= Intercommunalism =

Ideology of internationalist struggle, in the late Black Panther Party

Intercommunalism is an ideology which was adopted by the Oakland chapter of the Black Panther Party after its turn away from revolutionary nationalism in 1970. Intercommunalists believe that most forms of nationalism are obsolescent, because international corporations and technologically advanced imperialist states have reduced most nations down to a series of discrete communities which exist to supply an imperial center, a situation called reactionary intercommunalism. They also believe this situation can be transformed into revolutionary intercommunalism and eventually communism if communities are able to link "liberated zones" together into a united front against imperialism. According to Huey P. Newton the development of intercommunalism was necessary "because nations have been transformed into communities of the world." Intercommunalism is a lesser-known aspect of the Panthers' legacy as much of its development occurred at the height of the party's suppression and reorientation towards survival programs.

==Development==
At the founding of the Black Panther Party for Self-Defense in 1966, the party's stated ideology was Black nationalism influenced by the work of Malcolm X. According to Newton, the Panthers saw that other peoples had seen material gains through forming nations and therefore "argued that it was rational and logical for them to believe that their sufferings as a people would end when they established a nation of their own, composed of their own people."

However, confrontations with the US state led to the belief that separatist nationalism within the United States would be impossible without an attack on multiple fronts against the US police and military. The party adopted a revolutionary nationalist ideology and sought to join "with all the other people in the world struggling for decolonization and nationhood, and called [themselves] a "dispersed colony" because [they] did not have the geographical concentration that other so-called colonies had."

According to Newton, the basic ideas on Intercommunalism came to him while working on a letter to the Communist Party of Vietnam. He felt that there was a contradiction inherent in supporting the revolutionary nationalism of the Vietnamese people, while also disclaiming the nationalism of other Black Power groups. Newton felt that to call himself an internationalist and critic of American nationalism while supporting Vietnamese nationalism was both contradictory and condescending towards the Vietnamese. While Newton ultimately sent the letter (and harmed the Party's relationship with Black nationalist groups in the process), he was unhappy with it for months, and developed the theory of intercommunalism in response to the problems the letter raised. From this point on Newton argued that both nationalism and internationalism were obsolete due to US hegemony. This shift in perspective was made public in a speech at Boston College on 18 November 1970.

• **Problems to solve**
**a)** The passage on intercommunalism traces how the Black Panther Party's ideology changed over time. List, in order, each ideology the passage says the party held or adopted.
**b)** Answer these from the passage on intercommunalism:
(i) In what year was the Black Panther Party for Self-Defense founded?
(ii) To whom was Newton writing a letter when the basic ideas of intercommunalism came to him?
(iii) Where and on what date was the shift in perspective made public?
**c)** Write the next part of the passage on intercommunalism, starting after its last sentence.

• **Dataset excerpt**
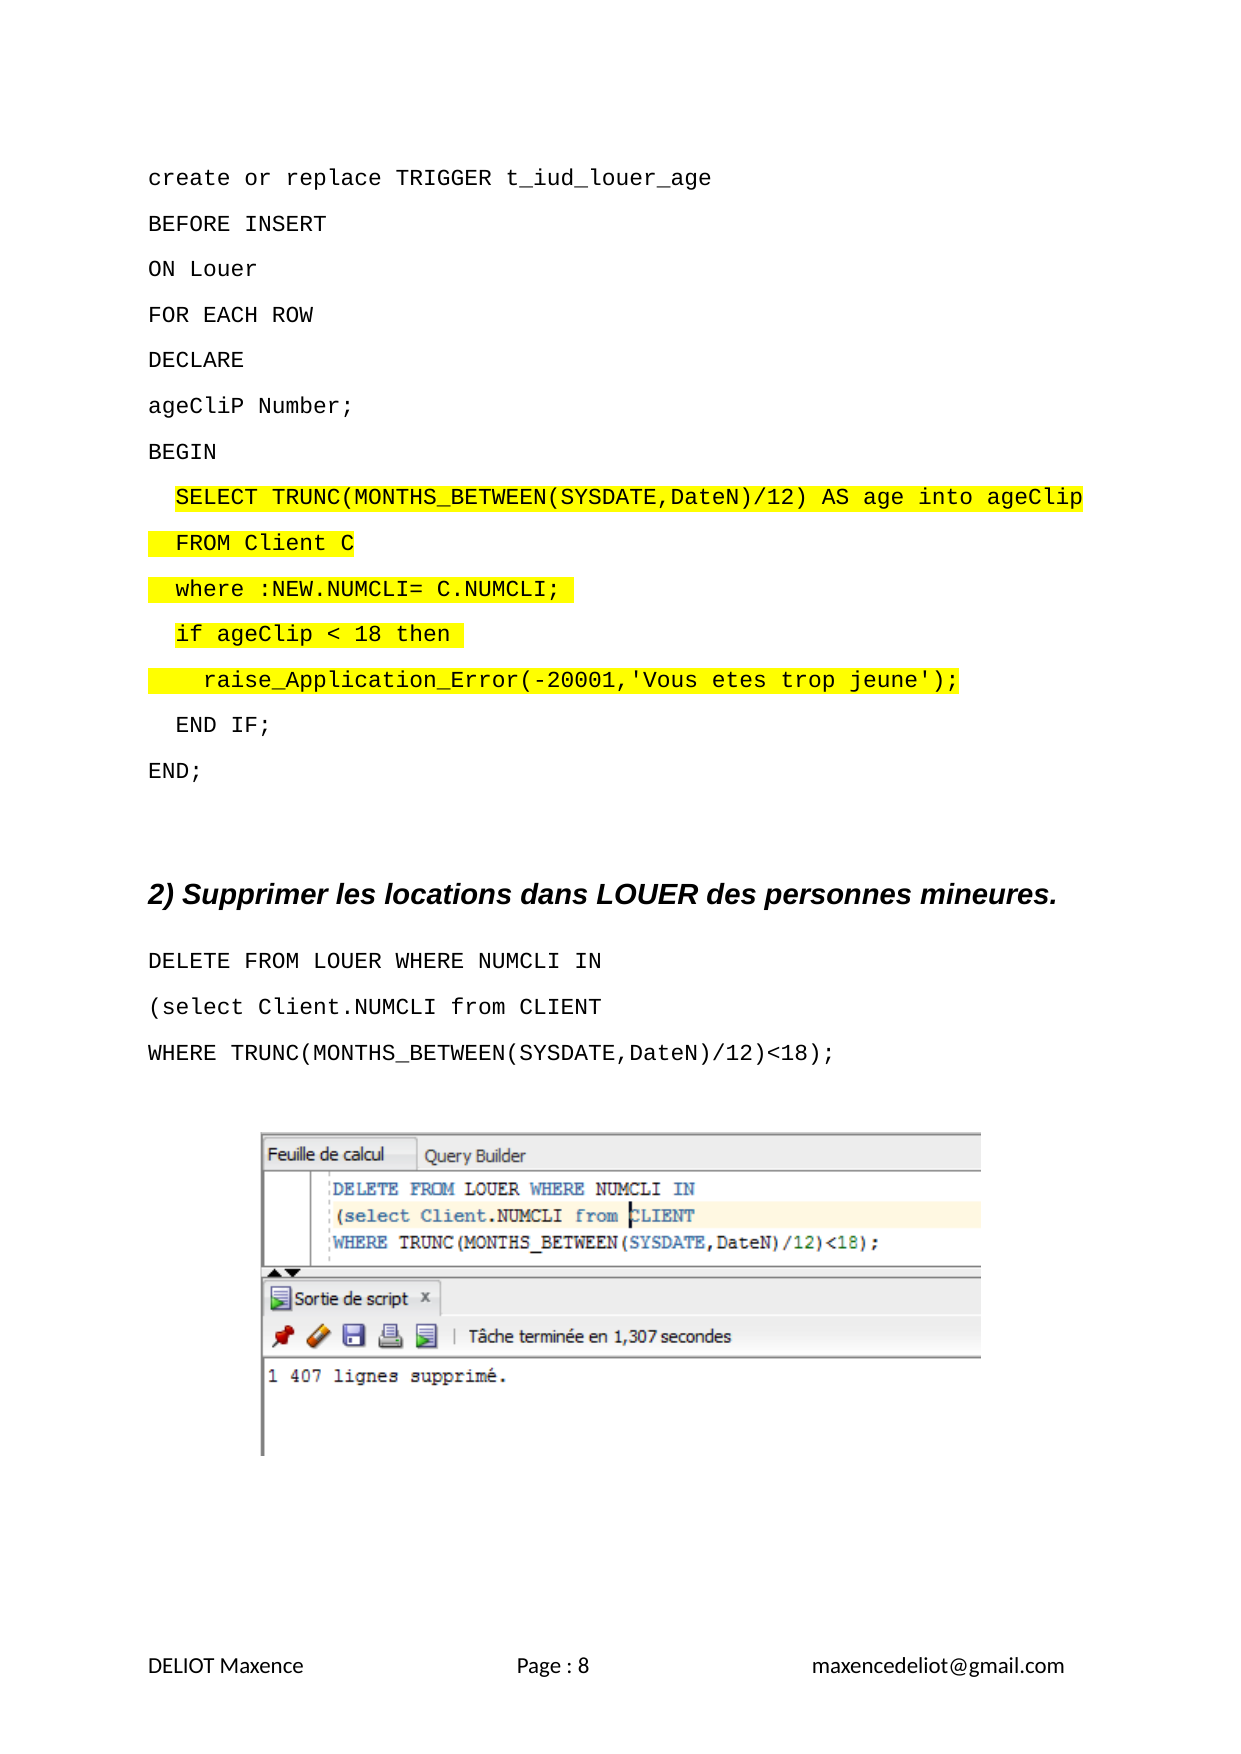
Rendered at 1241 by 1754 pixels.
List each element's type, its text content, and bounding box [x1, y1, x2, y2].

• **Outputs**
**a)**
1. Black nationalism
2. Revolutionary nationalism
3. Intercommunalism

**b)**
(i) 1966
(ii) The Communist Party of Vietnam
(iii) In a speech at Boston College on 18 November 1970

**c)**
The theory of Intercommunalism also reflected Newton's need to reassert himself within the party after years in prison. It has been suggested that much of the Oakland chapter's shift in direction had to do with a perceived need to distance the party from Eldridge Cleaver and his strategy of Cold War alliance-building in Asia to prepare for a guerrilla war across North America.

==Theory==
===Dialectical materialism===
Intercommunalism is a dialectical materialist ideology. Newton attempted to stretch and redefine the term for a new colonial context in a manner similar to Frantz Fanon. He was also opposed to historical materialism, which Newton saw as dogmatic, or mechanical in its application of dialectics. Newton particularly disagreed with the view that the proletariat would be the sole revolutionary agent, as he continued to believe in the revolutionary potential of the lumpenproletariat.

Newton saw intercommunalism as situated within the tradition of Karl Marx's materialism, but not as a necessarily Marxist ideology. Newton believed that many Marxists "cherish the conclusions which Marx arrived at through his method, but they throw away the method itself – leaving themselves in a totally static posture. That is why most Marxists really are historical materialists: they look to the past to get answers for the future, and that does not work."

===Reactionary intercommunalism===
Newton believed that imperialism had developed into a stage of reactionary intercommunalism. Reactionary intercommunalism is typified by the development of a tiny community of elites with a monopoly on technology and state power within a single hegemonic empire (currently the United States).

This 'ruling circle' is different from the Bourgeoisie, which the Panthers treated as a much broader phenomenon. Newton said that "[t]here are very few controllers even in the white middle class. They can barely keep their heads above water, they are paying all the bills, living hand-to-mouth, and they have the extra expense of refusing to live like Black people." The Black bourgeoisie in particular is a "fantasy bourgeoisie" which could be rallied to a revolutionary cause through sufficient education.

The ruling circle's monopoly on technology and education is important to maintaining reactionary intercommunalism, as it prevents the rest of the world's communities from fulfilling their material needs independently of the center, leaving them dependent on the Empire for advancement. The ruling circle uses 'peaceful co-optation' more often than military invasion to reinforce its aims.

Reactionary intercommunalism allows for no independent national sovereignty, as the dominance of the global hegemon means that all nations bend to the 'weight' of its interests. Instead nations have been reduced down to constituent communities, or "a small unit with a comprehensive collection of institutions that exist to serve a small group of people." Each of these communities "want to determine their own destinies," but can only do so by joining into a revolutionary bloc. All of the communities have no superstructure apart from global capitalism, and while they have different economic conditions they are all 'under siege' by the same forces.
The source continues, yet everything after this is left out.